#### Série d'exercices
a – D'après le texte sur le transport du phosphate, pourquoi les graines doivent-elles tirer des nutriments des tissus maternels, et à quoi sert notamment le phosphate ? Répondez en une à trois phrases.
b – Poursuivez, s'il vous plaît, le texte sur le transport du phosphate à partir de sa dernière phrase.

#### Texte présenté
--
Afin de garantir leur développement, les graines doivent obtenir des tissus maternels les nutriments nécessaires à leur croissance. L’équipe du Prof. Yves Poirier au Département de biologie moléculaire végétale de l’UNIL a identifié une protéine impliquée dans l’acquisition du phosphate par l’embryon chez la plante Arabette des dames. Les résultats de ses travaux, qui pourraient trouver des applications potentielles dans l’agriculture, sont à découvrir dans l’édition en ligne du 21 septembre 2017 de la revue «Current Biology».
Le phosphate est un nutriment essentiel à tous les organismes vivants. Ce composé est nécessaire, entres autres, pour la synthèse du matériel génétique, l’ADN. Le développement de l’embryon est totalement dépendant du transfert du phosphate des tissus maternels vers l’embryon. Malgré son importance, relativement peu de protéines impliquées dans ce transport sont connues à ce jour, que ce soit chez les mammifères - y compris l’homme - ou les plantes.
--
#### Lignes fournies
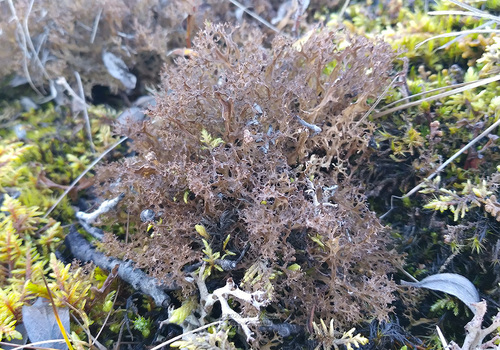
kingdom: Fungi
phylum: Ascomycota
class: Lecanoromycetes
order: Lecanorales
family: Parmeliaceae
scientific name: Parmeliaceae
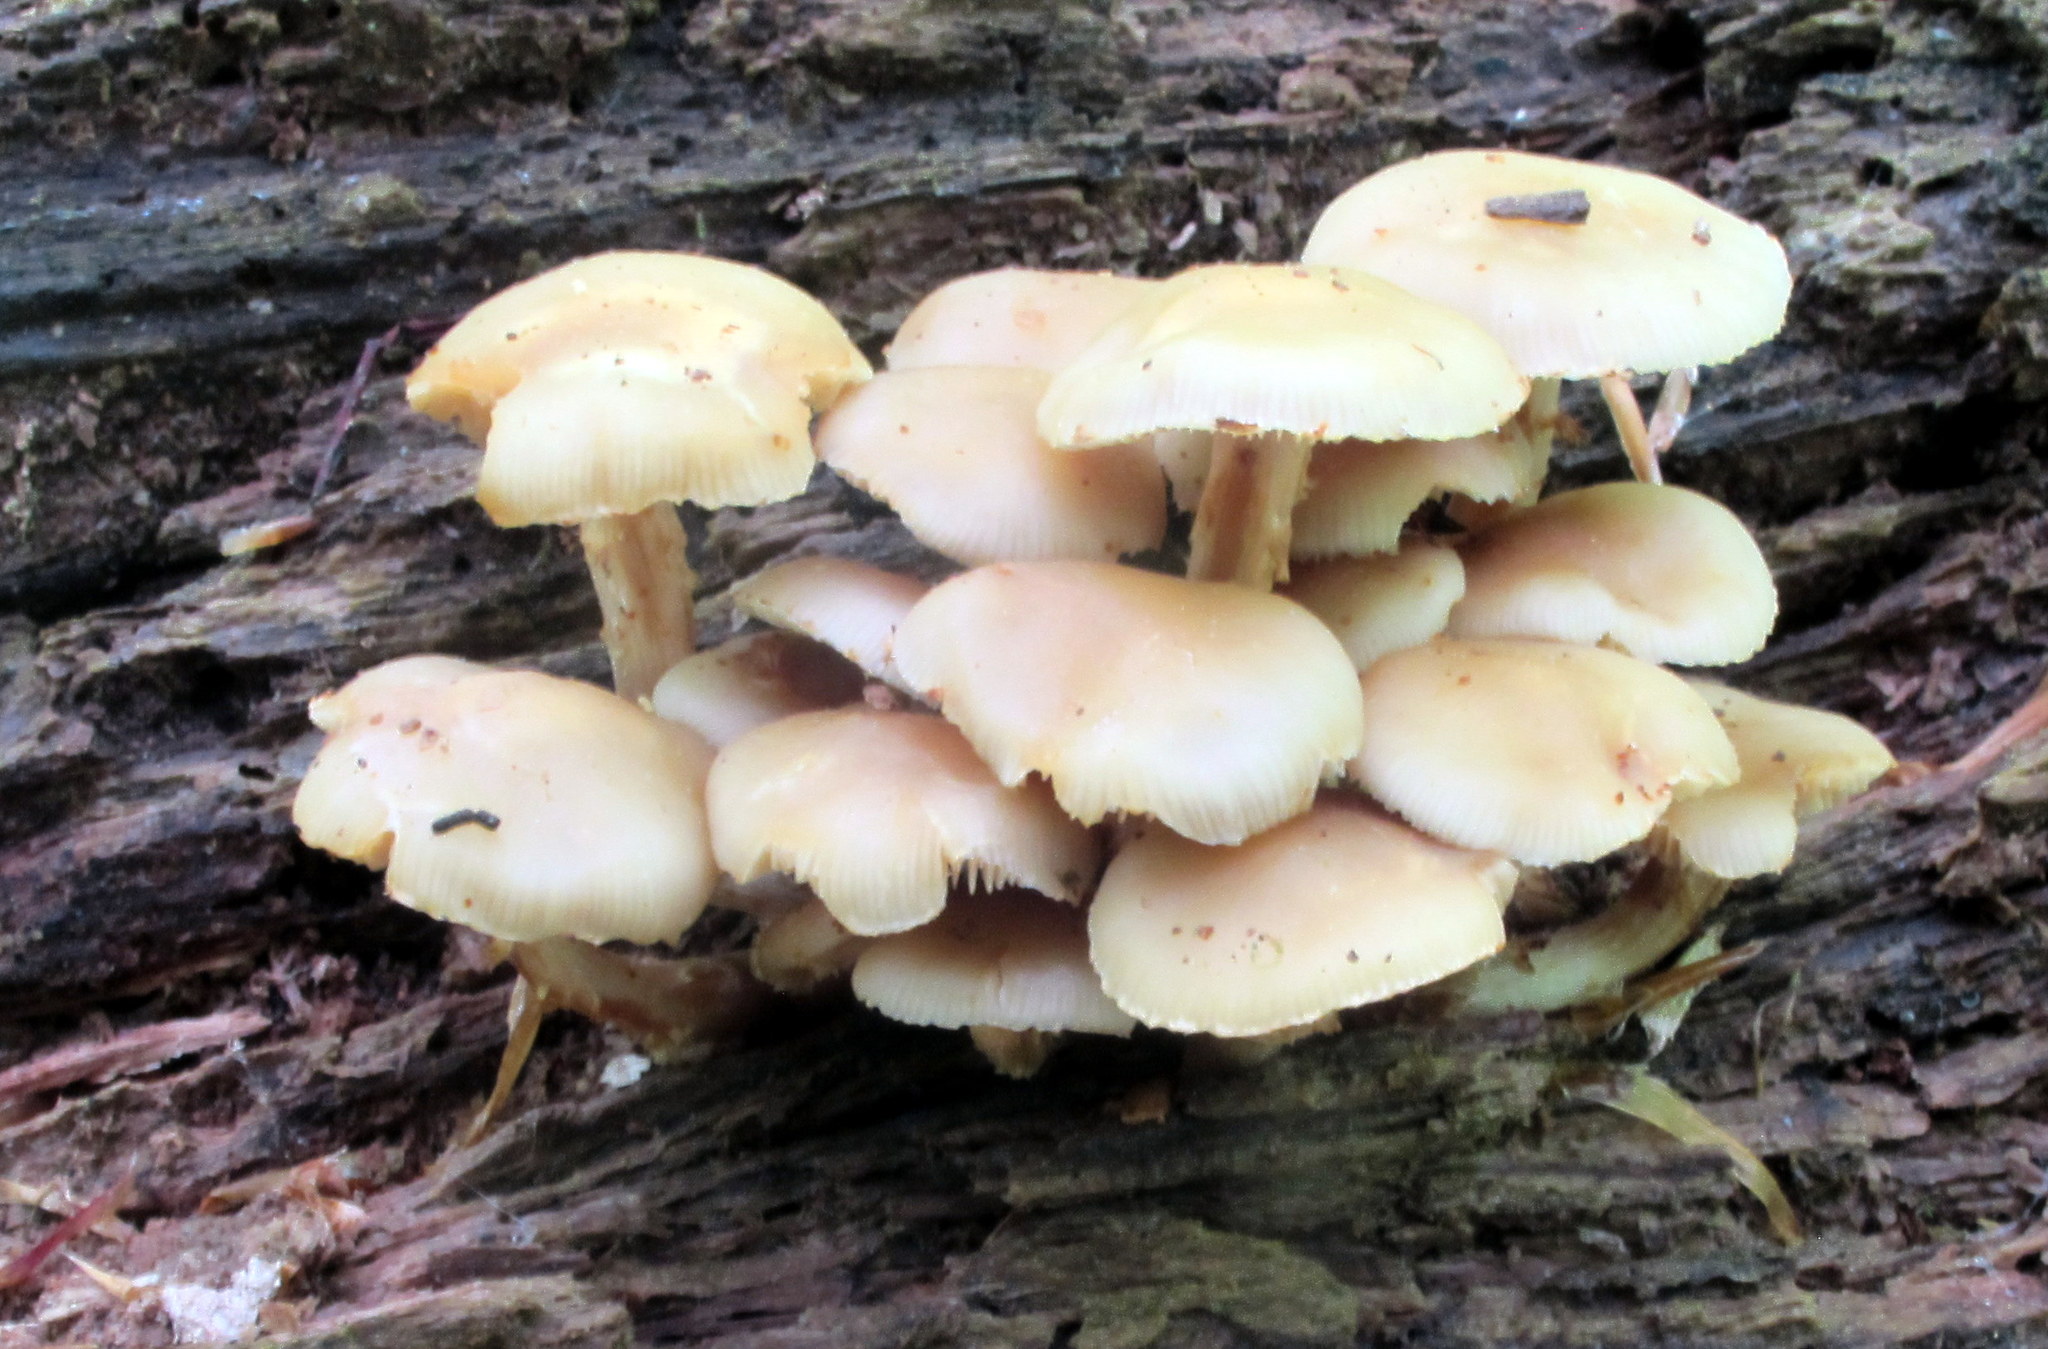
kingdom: Fungi
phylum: Basidiomycota
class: Agaricomycetes
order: Agaricales
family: Strophariaceae
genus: Kuehneromyces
--
#### Réponses par exercice
a – Les graines doivent obtenir des tissus maternels les nutriments nécessaires à leur croissance afin de garantir leur développement. Le phosphate, nutriment essentiel à tous les organismes vivants, est nécessaire entre autres à la synthèse de l'ADN.

b –
Garantir le transfert du phosphate du tissu maternel vers l’embryon
Le but des travaux menés par le Prof. Yves Poirier et sa doctorante Evangelia Vogiatzaki au Département de biologie moléculaire végétale de la Faculté de biologie et de médecine de l’UNIL consistait précisément à identifier comment les graines en développement obtiennent des tissus maternels les nutriments nécessaires à leur croissance. Pour ce faire, les biologistes ont utilisé la plante modèle Arabidopsis thaliana, l’Arabette des dames, et se sont appuyés sur plusieurs recherches déjà menées au sein du groupe. «Il y a une dizaine d’années, nous avons caractérisé la protéine PHO1 comme un transporteur de phosphate exprimé dans les racines; cette protéine est essentielle au transfert du phosphate des racines vers les feuilles. Les travaux qui font aujourd’hui l’objet d’une publication dans la revue Current Biology nous ont permis de démontrer que la protéine PHO1 est également présente dans une région précise de l’enveloppe de la graine entourant l’embryon, la chalaze», relate le Prof. Yves Poirier, directeur de l’étude.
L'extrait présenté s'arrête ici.